Show some sympathy for the crowds of people who – for one reason or another – find themselves bypassed by technological evolution. People whose skills are no longer in demand and who are too old to retrain. People who feel helpless and out-of-date with the world. You don’t have to remind them that their best-before date is fast approaching. They’re painfully conscious of it. The fact that some of them blame cheap labour and “job-stealing immigrants” for their troubles is unhelpful, I get it. But try to have some room in your heart for the thought that very often it’s anger and fear you hear talking, not real sentiment.

And if all of that fails, and you’re up against a wall of obtuseness in human form, keep in mind this splendid advice from The Power of No’s authors James and Claudia Altucher: 1) Don't argue; it's pointless. You will never change their mind. 2) Let them state their opinion. Try to learn something from it. Try to respect one angle of their point of view. 3) Everyone just wants to be heard. 4) Listen.
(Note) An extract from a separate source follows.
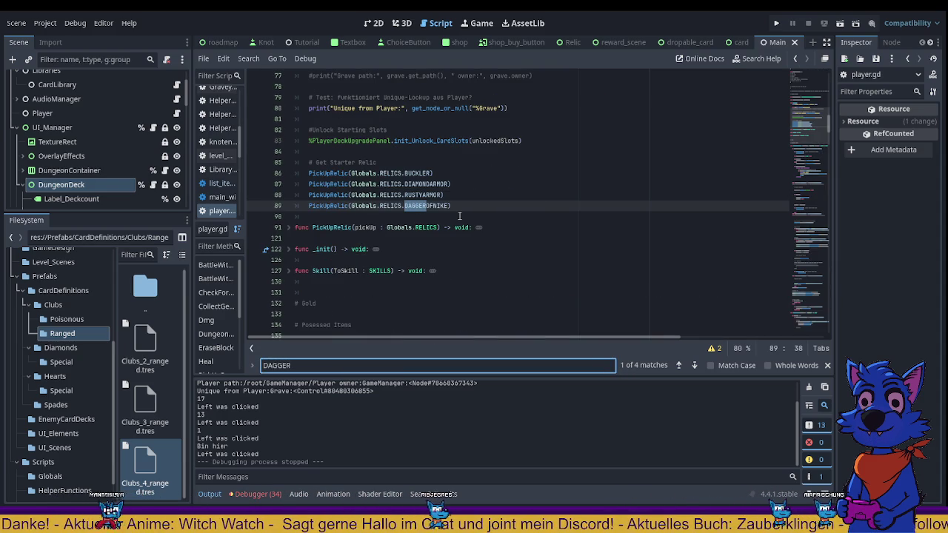
pyautogui.write('OFNIKE')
If we could all make an effort to listen to each other more, and yell insults less, we’d bring back much-needed sanity to our public square.

____

[1] Lots of good people make a convincing case that there was indeed violence on all sides in Charlottesville. That some counter-protesters showed up to disrupt a rally that had been allowed by the authorities, armed with all kinds of weapons, clearly anticipating violence. Other counter-protesters were peaceful. As were some of the folks who showed up to protest the plan to remove the statue of Robert E. Lee. Fine. Nothing is 100% black-and-white, as it were. But when one person from one side (the side that associates with the KKK and neo-Nazis, as far as we know) rams his car into a crowd of people, the president has a solemn moral duty to come down hard on that side. Not to deny that there were bad people elsewhere. But to emphasize that deliberately killing people in the name of a racist ideology is unmistakably un-American.